Sağlığa Evet Derneği Yönetim Kurulu Üyesi

 

YENI ÜRÜNLER

 

Tütün endüstrisi ürün ve iş planı değişikliğine gideceğini açıklamıştı.

 

Küresel Gençlik Tütün Araştırması (11-17 yaş) Avrupa’nın 17 bölgesinde uygulandı. E-sigara kullananlarda 2014 yılına göre Gürcistan, İtalya’da iki kat artış Latvia’da iki katına yakın artış saptandı. Erkekler ve cep harçlığı fazla olan daha çok e-sigara içiyor. İlk deneyimi 11 yaşında olanlar var.
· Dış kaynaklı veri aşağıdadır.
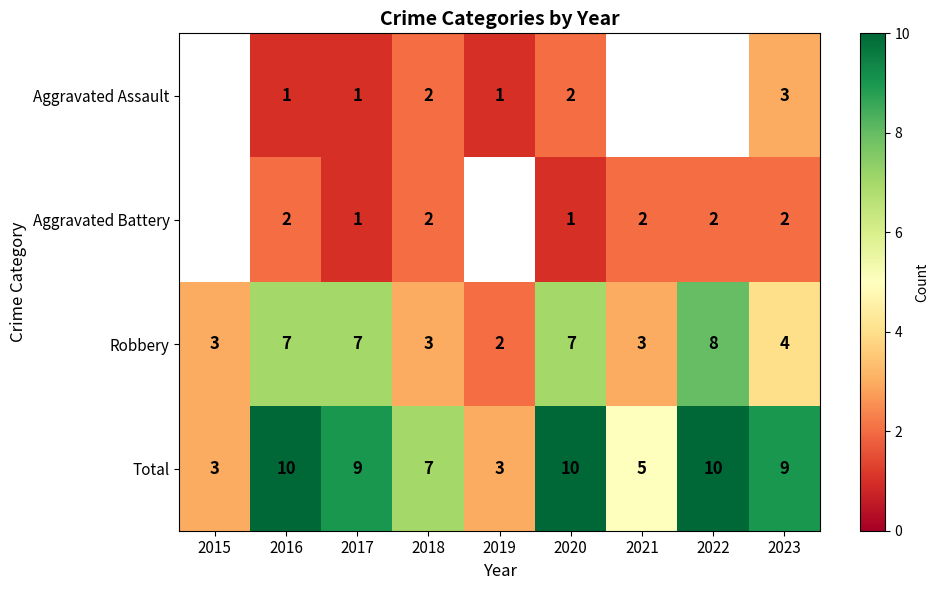

Which category has the highest value across all series?

2016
Amerikan 2022 Gençlik Tütün Araştırma sonuçları yeni yayınlandı. Ortaokul ve liselerde 2,5 milyon öğrenci (%9.4) e-sigara içiyor. Gençlerin en sık  tek kullanımlık Puff Bar, Vuse, Hyde markaları tercih ettikleri görülmüştür Son ayda e-sigara kullanım sıklığı ortaokul öğrencileri arasında % 3,3 lise öğrencileri arasında %14,1  Öğrencilerin dörtte biri (% 27) her gün e-sigara kullanmakta, % 85’i aromalı ürünleri tercih etmektedir.

 

Amerikan gençliğinin başına gelenlerin Türkiye’de yaşanmaması için ne yazık ki yeterince önlem alınmıyor. E-sigara ve ısıtılmış tütün ürünlerinin pazarlanması yasal değilken yüzlerce internet sitesinden serbestçe satılmakta, yasal kargo firmaları ile gönderilmekte, faturalandırılmaktadır.

 

Her geçen gün artan bilimsel çalışmalar bu ürünlerin kullanıldıktan hemen sonra neden oldukları zararları ortaya koymaktır. Nikotin içeren ve içermeyen e-sigaralar “Reaktif Oksijen Molekülleri” açığa çıkarır. Reaktif Oksijen Molekülleri DNA harabiyeti yapar.Enzimleri etkisiz hale getirir. Hayvan deneylerinde de e-sigaraların iltihap mekanizmalarını tetiklediği, DNA hasarı yaptığı, hücre tamiratını duraklattığı, astım ilişkili kimyasalları ative ettiği, akciğer işlevini azaltığı gösterilmiştir.

 

Piyasada 15.000 farklı e-sıvı bulunmakta, 1.000 farklı tatlandırıcı uçucu ve tahriş edici özelliği nedeniyle solunum sistemine tehdit oluşturmaktadır. Meyve , tatlı, baharat, narenciye , çiçek aromaları akciğere daha fazla hasar vermektedir. E-sigara sıvıları Tetrahidrokannabinol veya kısaca THC ve kannabinoid yağ içerebilir.THC esrarın etken maddesidir. Araştırmacılar THC içeren sıvılarda bulunan vitamin E asetat ile EVALI (e-sigara ilişkili akciğer hasarı) arasında ilişki bulmuşlardır.  Avrupa Pediatri Akademisi e-sigaraların aksi ispat edilene kadar tehlikeli kabul edilmesi gerektiğini belirtmiştir.